-------- SUPPLIED MATERIAL --------
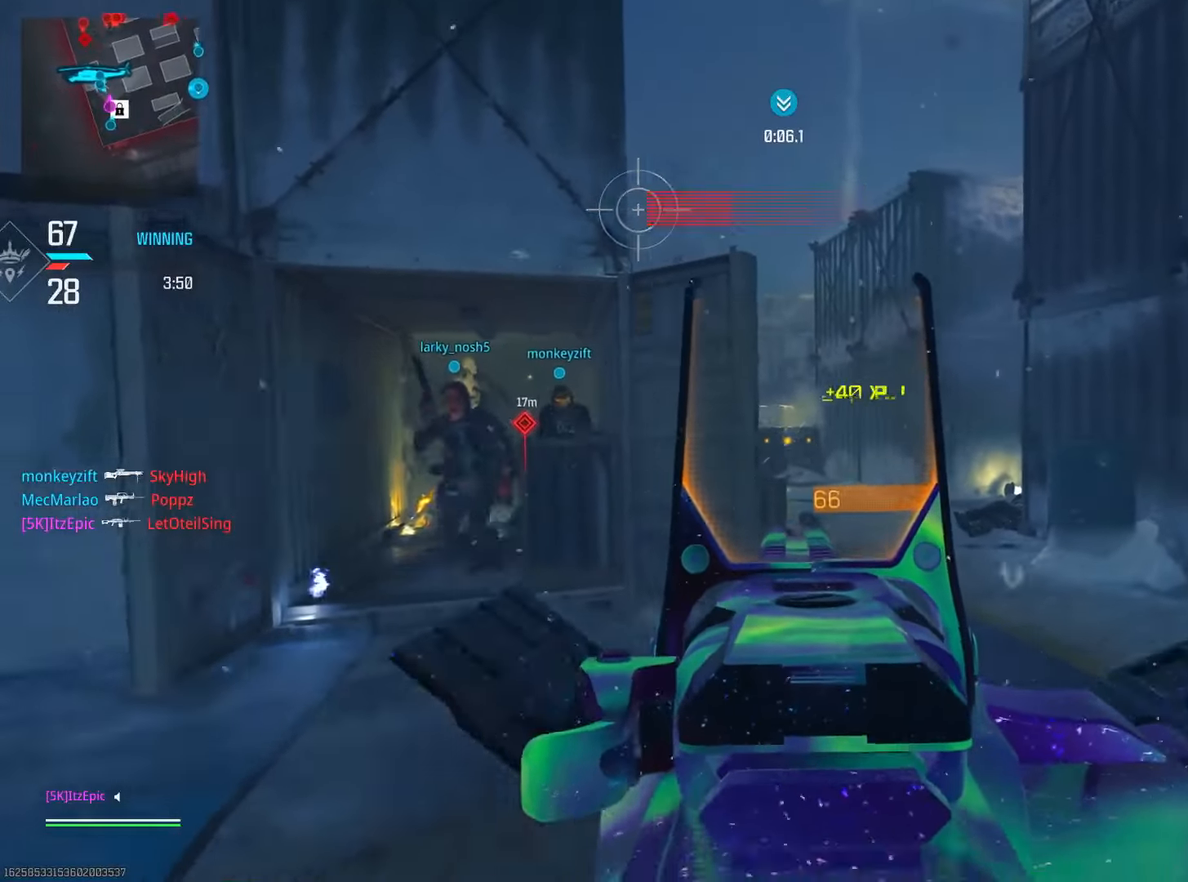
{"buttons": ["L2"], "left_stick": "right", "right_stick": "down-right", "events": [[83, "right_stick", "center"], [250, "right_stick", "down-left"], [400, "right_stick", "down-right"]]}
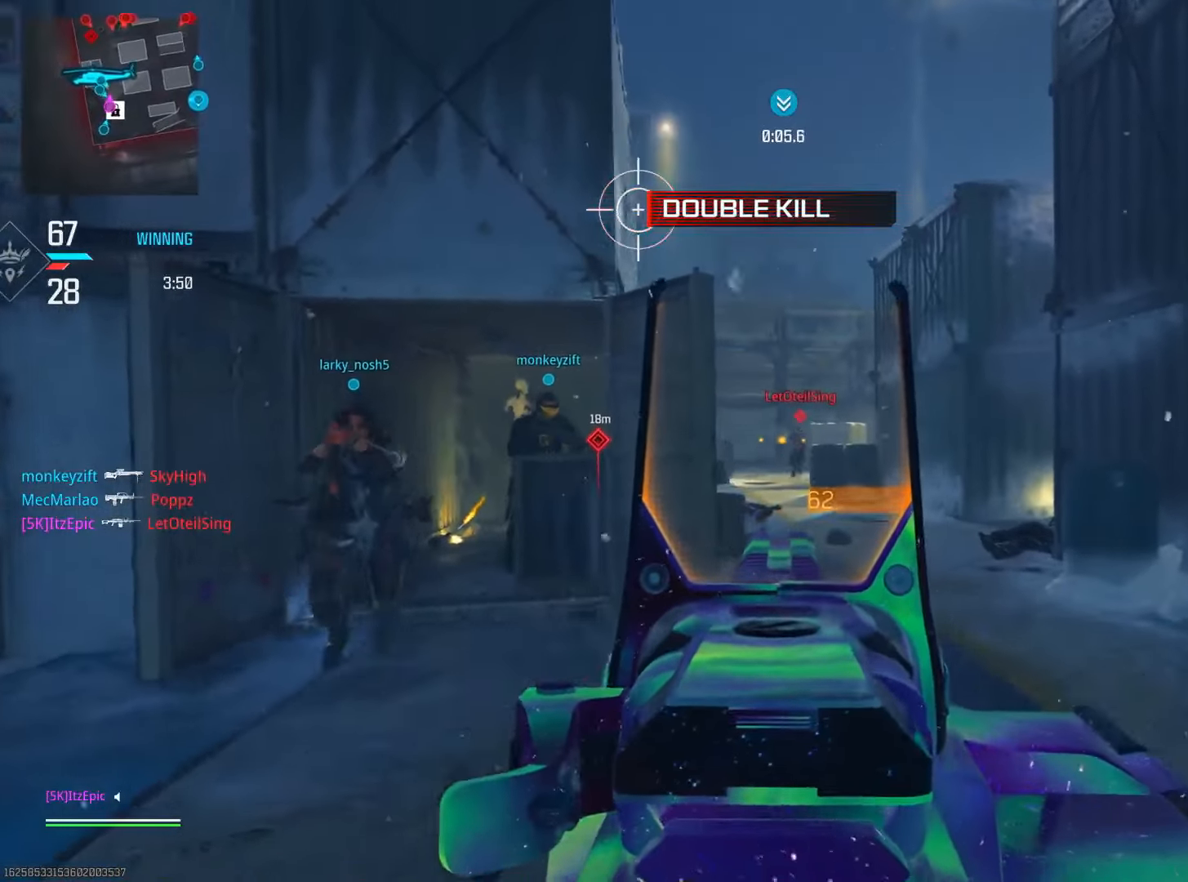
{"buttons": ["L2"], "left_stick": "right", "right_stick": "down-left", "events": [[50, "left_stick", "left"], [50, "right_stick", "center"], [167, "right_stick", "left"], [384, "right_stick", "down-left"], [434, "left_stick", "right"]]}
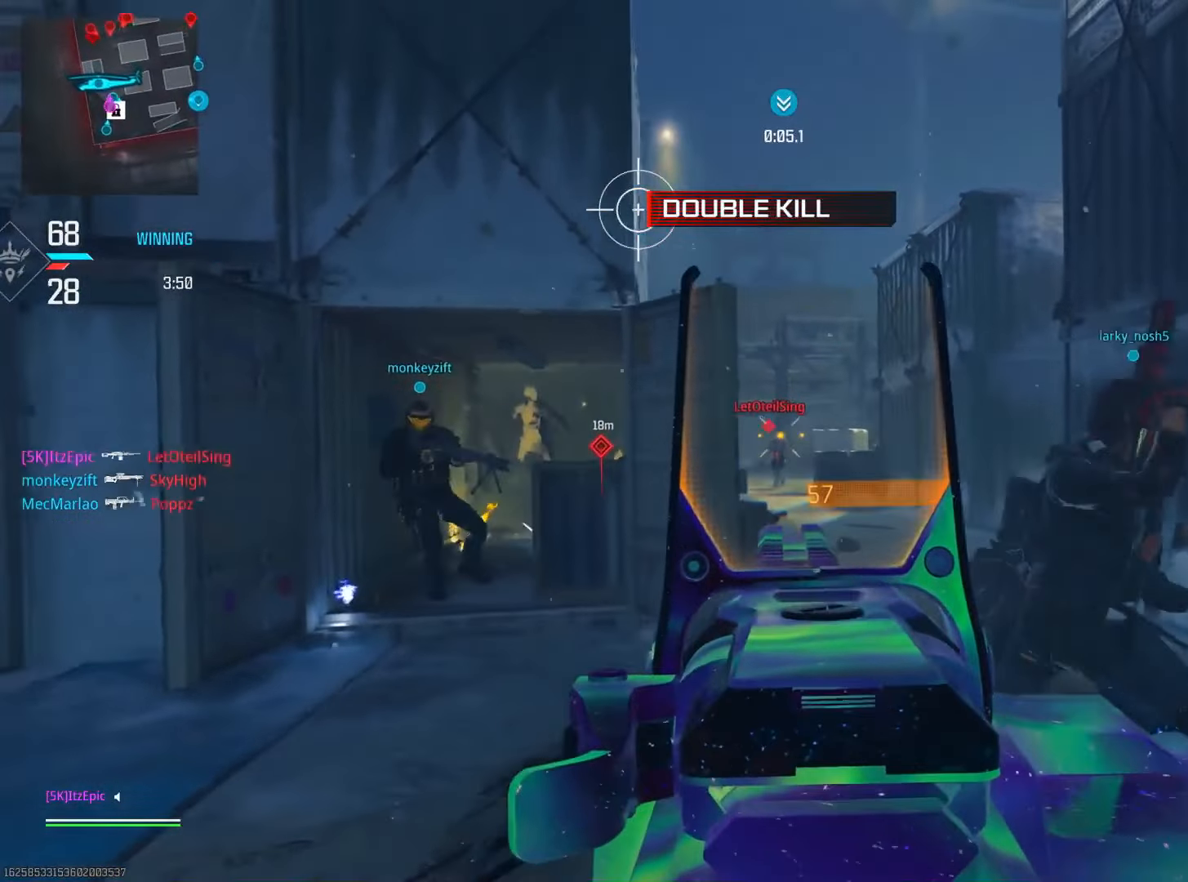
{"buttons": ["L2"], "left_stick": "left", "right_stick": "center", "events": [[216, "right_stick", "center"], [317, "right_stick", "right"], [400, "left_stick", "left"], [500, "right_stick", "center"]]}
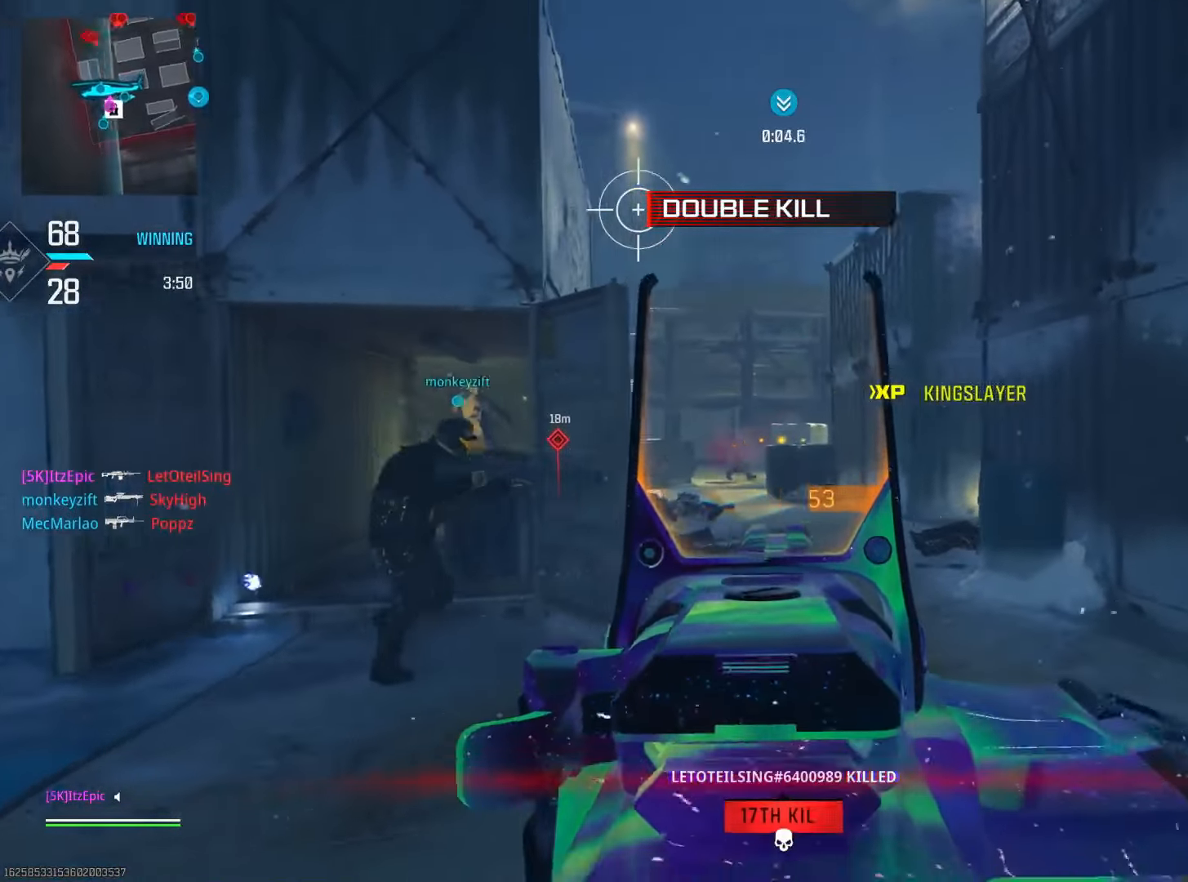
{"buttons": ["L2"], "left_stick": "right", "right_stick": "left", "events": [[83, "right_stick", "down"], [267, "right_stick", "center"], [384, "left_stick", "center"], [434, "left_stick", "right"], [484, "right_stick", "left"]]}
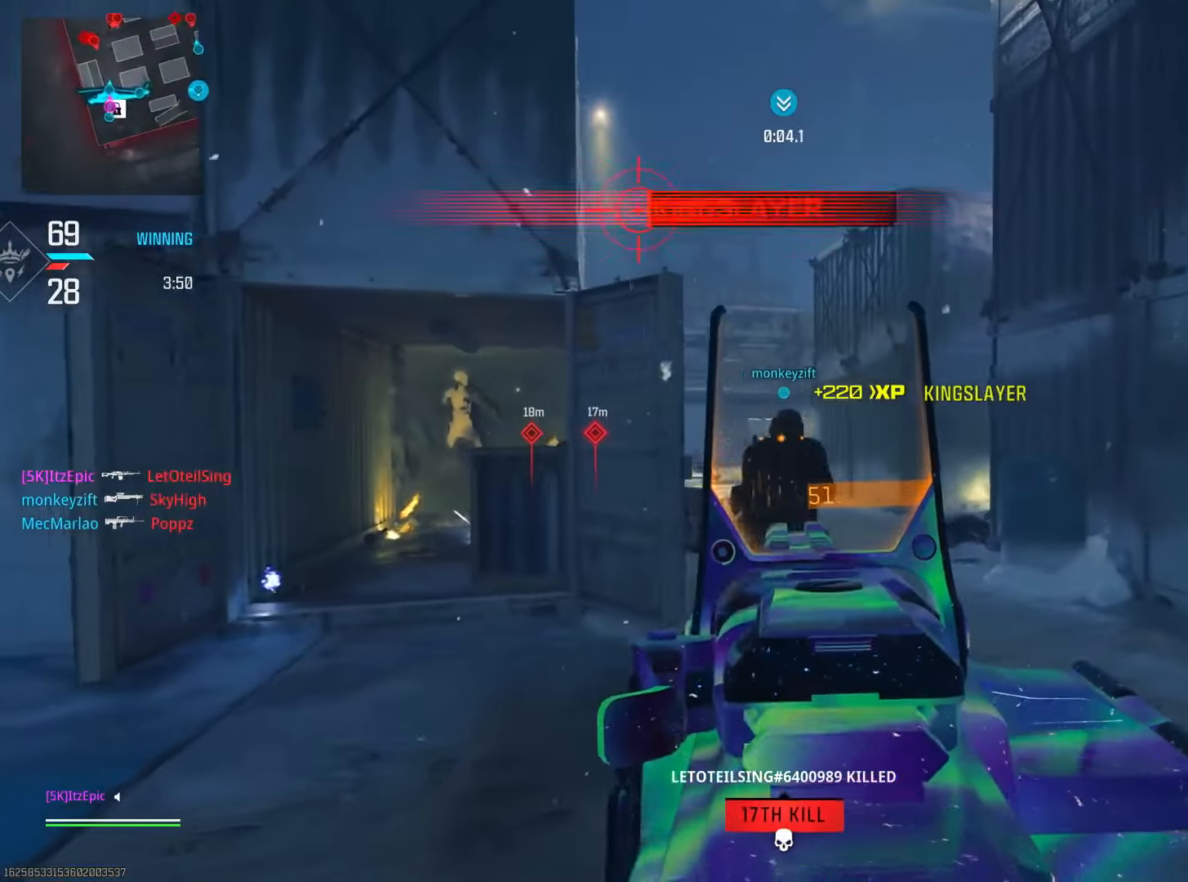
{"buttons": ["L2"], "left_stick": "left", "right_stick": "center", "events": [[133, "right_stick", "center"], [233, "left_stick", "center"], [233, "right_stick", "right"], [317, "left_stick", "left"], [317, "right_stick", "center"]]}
--------
→ EXERCISE REQUIREMENTS
The whole listing above should be restated word for word, minus any images.

→ WORKED SOLUTION
{"buttons": ["L2"], "left_stick": "right", "right_stick": "down-right", "events": [[83, "right_stick", "center"], [250, "right_stick", "down-left"], [400, "right_stick", "down-right"]]}
{"buttons": ["L2"], "left_stick": "right", "right_stick": "down-left", "events": [[50, "left_stick", "left"], [50, "right_stick", "center"], [167, "right_stick", "left"], [384, "right_stick", "down-left"], [434, "left_stick", "right"]]}
{"buttons": ["L2"], "left_stick": "left", "right_stick": "center", "events": [[216, "right_stick", "center"], [317, "right_stick", "right"], [400, "left_stick", "left"], [500, "right_stick", "center"]]}
{"buttons": ["L2"], "left_stick": "right", "right_stick": "left", "events": [[83, "right_stick", "down"], [267, "right_stick", "center"], [384, "left_stick", "center"], [434, "left_stick", "right"], [484, "right_stick", "left"]]}
{"buttons": ["L2"], "left_stick": "left", "right_stick": "center", "events": [[133, "right_stick", "center"], [233, "left_stick", "center"], [233, "right_stick", "right"], [317, "left_stick", "left"], [317, "right_stick", "center"]]}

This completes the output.